Pourtant, cette joie, si délirante soit-elle dans ses manifestations — et l'on rit, et l'on boit, et l'on chante, et l'on danse — cette joie, lorsqu'elle atteint son paroxysme et vient se perdre dans l'extase, n'entraîne pas forcément la mise à part, le mépris de l'intelligence. Abulafia, le grand maître de la Kabbale extatique et qui vivait au XIIIe siècle, distingue soigneusement l'union mystique à Dieu, la devêqut, de toute perte de conscience qui serait aliénation de soi-même. Dans la mystique de la Merkavah, la contemplation du char divin tel qu'il apparaît dans la grande vision inaugurale du prophète Ezéchiel, Abulafia était bien éloigné de mépriser la connaissance intellectuelle. Plus près de nous, un autre exemple: la toute récente traduction de la lettre aux Hassidim sur l'extase par Dov Baer de Loubavitch. Tout en cherchant à ouvrir à un grand nombre l'accès à la vie intérieure, à la contemplation, à l'extase, il ne craint pas de mettre l'accent sur l'inaliénable valeur de l'intelligence humaine. Ceci mérite d'être retenu à une époque où la réaction contre la dichotomie cartésienne, si légitime et importante soit-elle, dépasse parfois le but qu'elle s'était assigné jusqu'à considérer comme suspecte toute intervention de la raison et de l'intelligence. Il est pour le moins assez inattendu qu'une leçon de ce genre soit donnée par des hommes nourris de la fine fleur de la pensée kabbalistique.

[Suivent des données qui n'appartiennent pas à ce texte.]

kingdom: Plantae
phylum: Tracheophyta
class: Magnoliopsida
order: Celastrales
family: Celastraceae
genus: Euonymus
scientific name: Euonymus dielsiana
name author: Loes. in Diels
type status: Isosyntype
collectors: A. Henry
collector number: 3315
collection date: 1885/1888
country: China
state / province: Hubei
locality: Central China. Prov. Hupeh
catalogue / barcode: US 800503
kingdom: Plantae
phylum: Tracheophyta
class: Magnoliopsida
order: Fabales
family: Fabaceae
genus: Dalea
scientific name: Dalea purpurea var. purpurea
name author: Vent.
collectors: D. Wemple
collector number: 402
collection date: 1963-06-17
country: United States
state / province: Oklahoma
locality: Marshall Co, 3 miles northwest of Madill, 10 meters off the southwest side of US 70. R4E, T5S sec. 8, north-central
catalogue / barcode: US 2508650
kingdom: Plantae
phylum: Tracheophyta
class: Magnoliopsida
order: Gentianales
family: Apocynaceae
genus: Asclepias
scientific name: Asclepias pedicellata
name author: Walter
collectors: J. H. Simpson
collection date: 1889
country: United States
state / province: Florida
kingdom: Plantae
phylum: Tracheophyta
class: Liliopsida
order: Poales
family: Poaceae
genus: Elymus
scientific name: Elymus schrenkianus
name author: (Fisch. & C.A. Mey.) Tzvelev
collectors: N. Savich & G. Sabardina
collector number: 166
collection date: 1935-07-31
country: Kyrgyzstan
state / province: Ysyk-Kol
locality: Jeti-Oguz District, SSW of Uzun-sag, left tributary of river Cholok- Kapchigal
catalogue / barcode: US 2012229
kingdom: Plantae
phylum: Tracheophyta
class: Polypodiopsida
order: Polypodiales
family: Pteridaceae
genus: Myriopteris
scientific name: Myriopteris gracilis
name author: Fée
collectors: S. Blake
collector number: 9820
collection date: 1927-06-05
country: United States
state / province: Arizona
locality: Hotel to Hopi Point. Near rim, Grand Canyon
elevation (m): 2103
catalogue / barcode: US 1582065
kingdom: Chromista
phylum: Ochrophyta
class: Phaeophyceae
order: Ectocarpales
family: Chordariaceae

Enfin, dernière remarque et dont l'importance n'est pas la moindre. Alors qu'actuellement tant de personnes se sentent attirées et séduites par les mystiques de l'Extrême-Orient, celles de l'Inde en particulier — et l'on comprend cette soif devant le dessèchement spirituel dont souffre l'Occident — il est extrêmement intéressant de découvrir dans la Kabbale un Dieu à la fois impossible à connaître en lui-même et que l'on ne peut approcher que par les détours ténébreux de la théologie « négative », et un Dieu qui se révèle le partenaire de l'homme dans le plus étonnant des dialogues (expressions « moi », « tu »), dans la plus déconcertante des relations, celle de l'Alliance, celle de l'Amour.
D'après une conférence donnée au SIDIC, à Rome, le 30 Mars, 1977.
Renée de Tryon-Montalembert est Directrice de l'école Beth-Rivkah Loubawitch à Yerres (France) et co-auteur avec Kurt Hruby du livre: « La Kabbale et la Tradition Juive », Retz, Paris, 1974. Voir aussi son article dans SIDIC, 1, 1976: « Quelques propos de mystique juive ».